Like most things Studebaker, the Avanti is a love-it or hate-it design, but I think the curved side glass, bodyside tuck-under, lack of superfluous decoration and honest-to-God bucket seats make it seem less dated than other cars you could buy in summer '62. And this from a guy who loves '62 Corvettes.
I vascillate about liking round or square-headlight Avantis better, but I'll take a turquoise one with blower and Powershift automatic (PRND21).
A Facebook friend of mine, whom I've not met, posted a pic yesterday of him talking with Jerry Seinfeld. Apparently Jerry will be driving the guy's original, low-mileage Studebaker Avanti on the show "Comedians in Cars Getting Coffee".
A good friend of mine, not really a car guy per se but is retired and can afford it, has been looking at earnest at '63 and '64 Rivieras and sending me links to every one he's interested in. I like the '65 better (some unnecessary trim removed and those inboard headlights moved behind the clamshells), but I think he's concerned about clamshells so hasn't been looking at '65's. As I've noted before, one can buy a very nice early Riv for probably $20K...I mean, a really nice one. He's on the cusp of getting a red-on-red '63. I'm excited for him--easy to do when it's somebody else's money! LOL
I wonder how Tesla's reliability compares with the BMW's and Nissan's EVs?...

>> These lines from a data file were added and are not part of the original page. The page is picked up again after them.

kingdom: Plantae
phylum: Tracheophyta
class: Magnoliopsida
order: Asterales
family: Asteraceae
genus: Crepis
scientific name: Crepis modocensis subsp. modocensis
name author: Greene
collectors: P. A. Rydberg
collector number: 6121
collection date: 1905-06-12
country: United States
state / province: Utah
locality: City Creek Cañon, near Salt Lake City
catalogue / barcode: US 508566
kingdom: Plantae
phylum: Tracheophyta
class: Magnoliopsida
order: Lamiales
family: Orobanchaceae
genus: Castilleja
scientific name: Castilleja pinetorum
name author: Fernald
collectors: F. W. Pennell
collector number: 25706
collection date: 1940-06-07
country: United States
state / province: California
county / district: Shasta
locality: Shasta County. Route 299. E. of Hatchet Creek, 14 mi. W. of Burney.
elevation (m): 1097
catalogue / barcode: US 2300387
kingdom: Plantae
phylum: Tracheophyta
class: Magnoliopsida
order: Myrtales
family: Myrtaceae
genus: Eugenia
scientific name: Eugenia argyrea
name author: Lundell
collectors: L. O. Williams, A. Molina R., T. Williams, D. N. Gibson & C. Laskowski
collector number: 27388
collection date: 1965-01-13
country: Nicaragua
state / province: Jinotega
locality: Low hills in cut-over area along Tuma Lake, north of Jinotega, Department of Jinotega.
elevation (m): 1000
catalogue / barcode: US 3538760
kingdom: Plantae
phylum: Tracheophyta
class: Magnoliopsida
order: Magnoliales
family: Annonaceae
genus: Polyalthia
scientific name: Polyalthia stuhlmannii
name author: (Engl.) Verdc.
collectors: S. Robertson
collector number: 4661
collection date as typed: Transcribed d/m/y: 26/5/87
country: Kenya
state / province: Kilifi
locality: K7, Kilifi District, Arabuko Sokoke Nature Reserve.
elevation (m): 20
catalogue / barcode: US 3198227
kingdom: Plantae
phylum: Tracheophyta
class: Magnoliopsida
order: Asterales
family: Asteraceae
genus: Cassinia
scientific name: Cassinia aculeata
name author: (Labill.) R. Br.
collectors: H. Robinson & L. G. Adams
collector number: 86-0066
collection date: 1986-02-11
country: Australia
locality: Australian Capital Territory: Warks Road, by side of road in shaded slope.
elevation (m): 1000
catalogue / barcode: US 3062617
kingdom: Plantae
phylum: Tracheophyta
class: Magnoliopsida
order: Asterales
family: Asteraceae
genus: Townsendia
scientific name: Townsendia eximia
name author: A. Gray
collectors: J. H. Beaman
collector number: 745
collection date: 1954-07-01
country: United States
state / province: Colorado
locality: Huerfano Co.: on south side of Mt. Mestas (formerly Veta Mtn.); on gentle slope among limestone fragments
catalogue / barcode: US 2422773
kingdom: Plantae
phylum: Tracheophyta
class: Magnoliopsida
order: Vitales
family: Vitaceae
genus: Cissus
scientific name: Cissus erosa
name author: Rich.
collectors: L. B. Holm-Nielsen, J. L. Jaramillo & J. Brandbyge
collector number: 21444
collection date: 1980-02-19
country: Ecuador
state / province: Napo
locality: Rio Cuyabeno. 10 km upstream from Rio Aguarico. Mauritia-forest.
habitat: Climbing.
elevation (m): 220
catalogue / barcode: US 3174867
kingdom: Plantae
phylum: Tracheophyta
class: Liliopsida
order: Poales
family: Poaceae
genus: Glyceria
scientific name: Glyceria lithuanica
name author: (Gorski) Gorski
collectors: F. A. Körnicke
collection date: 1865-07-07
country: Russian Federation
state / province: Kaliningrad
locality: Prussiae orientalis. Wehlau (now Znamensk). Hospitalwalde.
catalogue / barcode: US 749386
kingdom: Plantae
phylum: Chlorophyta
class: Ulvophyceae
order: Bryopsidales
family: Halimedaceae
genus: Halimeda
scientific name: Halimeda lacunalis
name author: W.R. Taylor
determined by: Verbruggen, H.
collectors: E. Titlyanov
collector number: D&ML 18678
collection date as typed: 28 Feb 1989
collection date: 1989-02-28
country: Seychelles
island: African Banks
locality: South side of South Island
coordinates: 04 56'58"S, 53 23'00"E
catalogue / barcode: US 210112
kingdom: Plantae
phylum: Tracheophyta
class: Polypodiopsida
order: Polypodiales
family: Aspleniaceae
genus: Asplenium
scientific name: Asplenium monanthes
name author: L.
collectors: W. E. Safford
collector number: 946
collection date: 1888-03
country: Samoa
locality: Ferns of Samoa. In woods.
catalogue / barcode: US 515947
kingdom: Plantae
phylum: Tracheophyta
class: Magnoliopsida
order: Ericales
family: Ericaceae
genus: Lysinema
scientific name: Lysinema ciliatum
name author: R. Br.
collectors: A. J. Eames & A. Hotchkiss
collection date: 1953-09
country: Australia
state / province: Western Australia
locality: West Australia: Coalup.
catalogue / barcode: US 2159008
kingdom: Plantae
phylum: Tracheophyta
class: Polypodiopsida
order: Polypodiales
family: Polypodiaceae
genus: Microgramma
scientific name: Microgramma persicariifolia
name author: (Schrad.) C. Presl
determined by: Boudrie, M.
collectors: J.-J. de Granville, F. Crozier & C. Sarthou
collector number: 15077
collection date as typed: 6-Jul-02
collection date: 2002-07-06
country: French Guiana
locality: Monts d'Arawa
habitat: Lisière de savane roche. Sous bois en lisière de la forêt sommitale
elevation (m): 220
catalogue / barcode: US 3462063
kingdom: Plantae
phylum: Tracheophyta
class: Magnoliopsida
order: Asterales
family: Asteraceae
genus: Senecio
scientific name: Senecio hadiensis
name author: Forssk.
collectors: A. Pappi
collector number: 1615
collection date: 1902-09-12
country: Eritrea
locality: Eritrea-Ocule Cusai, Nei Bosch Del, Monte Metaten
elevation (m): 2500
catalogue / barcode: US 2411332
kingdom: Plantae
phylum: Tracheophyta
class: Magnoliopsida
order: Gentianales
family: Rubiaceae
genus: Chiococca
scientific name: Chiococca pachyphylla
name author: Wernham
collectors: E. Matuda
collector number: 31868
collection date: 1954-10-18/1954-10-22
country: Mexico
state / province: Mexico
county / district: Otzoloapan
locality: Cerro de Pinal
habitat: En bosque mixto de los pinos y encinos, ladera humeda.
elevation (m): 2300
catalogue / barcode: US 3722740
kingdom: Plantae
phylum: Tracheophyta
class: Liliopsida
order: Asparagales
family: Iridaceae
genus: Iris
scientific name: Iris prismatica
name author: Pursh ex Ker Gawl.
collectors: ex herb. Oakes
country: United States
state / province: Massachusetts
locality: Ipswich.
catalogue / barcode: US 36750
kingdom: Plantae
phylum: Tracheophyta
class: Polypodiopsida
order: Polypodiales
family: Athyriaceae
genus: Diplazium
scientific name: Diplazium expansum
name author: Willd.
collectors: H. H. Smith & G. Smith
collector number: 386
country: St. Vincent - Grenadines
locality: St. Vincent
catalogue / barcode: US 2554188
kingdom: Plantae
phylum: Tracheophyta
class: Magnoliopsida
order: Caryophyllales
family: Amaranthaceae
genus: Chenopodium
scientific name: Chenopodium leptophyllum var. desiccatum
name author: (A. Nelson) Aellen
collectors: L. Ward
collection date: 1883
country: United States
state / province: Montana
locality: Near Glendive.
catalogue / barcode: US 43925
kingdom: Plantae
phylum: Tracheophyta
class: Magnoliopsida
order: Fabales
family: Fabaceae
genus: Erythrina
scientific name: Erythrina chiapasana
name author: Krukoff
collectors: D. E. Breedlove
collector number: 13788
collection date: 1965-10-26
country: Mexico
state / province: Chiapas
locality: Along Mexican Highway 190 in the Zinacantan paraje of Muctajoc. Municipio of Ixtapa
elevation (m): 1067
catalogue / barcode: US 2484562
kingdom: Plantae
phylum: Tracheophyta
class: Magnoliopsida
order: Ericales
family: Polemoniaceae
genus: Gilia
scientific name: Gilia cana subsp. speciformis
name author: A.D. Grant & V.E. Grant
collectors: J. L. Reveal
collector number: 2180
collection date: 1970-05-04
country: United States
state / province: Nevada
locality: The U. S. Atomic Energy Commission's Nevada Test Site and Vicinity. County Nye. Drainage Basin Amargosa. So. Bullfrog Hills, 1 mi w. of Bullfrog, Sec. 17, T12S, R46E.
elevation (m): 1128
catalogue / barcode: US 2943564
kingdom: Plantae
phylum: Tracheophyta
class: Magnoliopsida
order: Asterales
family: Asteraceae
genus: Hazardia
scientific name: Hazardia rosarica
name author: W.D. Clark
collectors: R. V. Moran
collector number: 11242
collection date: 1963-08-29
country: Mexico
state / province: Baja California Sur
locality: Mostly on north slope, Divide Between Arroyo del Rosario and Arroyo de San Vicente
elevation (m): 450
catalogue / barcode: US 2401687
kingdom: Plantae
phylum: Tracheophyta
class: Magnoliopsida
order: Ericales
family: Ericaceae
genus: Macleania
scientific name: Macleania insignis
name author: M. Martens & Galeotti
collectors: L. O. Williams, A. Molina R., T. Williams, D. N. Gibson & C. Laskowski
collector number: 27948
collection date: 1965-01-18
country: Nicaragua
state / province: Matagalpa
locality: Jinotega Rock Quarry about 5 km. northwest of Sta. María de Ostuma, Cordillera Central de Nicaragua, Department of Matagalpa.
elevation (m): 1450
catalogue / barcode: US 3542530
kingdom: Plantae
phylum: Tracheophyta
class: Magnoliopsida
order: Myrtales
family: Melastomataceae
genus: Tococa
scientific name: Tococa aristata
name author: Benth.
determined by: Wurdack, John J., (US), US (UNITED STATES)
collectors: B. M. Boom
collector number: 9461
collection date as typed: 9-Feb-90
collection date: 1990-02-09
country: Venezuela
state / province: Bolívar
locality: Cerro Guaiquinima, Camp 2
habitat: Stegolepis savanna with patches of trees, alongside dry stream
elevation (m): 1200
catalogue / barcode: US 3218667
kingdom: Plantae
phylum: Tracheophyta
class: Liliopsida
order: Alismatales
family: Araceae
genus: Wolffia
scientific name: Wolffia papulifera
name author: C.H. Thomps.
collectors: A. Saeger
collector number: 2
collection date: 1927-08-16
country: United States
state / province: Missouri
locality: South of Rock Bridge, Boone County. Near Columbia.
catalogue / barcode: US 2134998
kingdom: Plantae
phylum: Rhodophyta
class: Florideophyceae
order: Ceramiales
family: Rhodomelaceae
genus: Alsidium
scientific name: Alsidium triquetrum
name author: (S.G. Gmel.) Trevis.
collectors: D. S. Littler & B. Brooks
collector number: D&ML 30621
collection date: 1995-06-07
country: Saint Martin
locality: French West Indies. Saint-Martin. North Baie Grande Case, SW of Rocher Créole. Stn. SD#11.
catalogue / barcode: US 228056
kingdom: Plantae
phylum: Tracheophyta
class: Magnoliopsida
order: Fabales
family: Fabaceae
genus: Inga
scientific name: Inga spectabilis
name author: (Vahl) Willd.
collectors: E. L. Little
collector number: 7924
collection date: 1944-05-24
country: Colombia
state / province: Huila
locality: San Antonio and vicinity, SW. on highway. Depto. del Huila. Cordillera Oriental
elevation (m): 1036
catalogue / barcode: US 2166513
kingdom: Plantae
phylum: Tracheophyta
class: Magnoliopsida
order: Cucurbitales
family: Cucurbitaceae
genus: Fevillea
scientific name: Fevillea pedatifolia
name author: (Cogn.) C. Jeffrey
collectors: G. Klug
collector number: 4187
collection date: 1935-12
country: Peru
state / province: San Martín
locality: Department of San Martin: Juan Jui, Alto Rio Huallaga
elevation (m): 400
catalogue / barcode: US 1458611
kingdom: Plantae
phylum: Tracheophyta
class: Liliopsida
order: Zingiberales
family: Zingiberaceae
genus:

It's 9:00 EST New Years Eve and I'm still on Edmunds. Geez, I need to get a life. Happy New Year everyone!
I know you're referring to the Taurus, but earlier the 1949 Ford also saved that company.
Of course, what we didn't know at the time was the massive corruption going on within the sales force of American Honda.Glad to see you mention that book. That was a very good book. I also enjoyed Bob Lutz's book, Car Guys Versus Bean Counters. Another book that was good is The Making of the Car That Saved Ford [Eric Taub].
"Arrogance and Accords" from Steve Lynch documented the whole thing from an insider's perspective.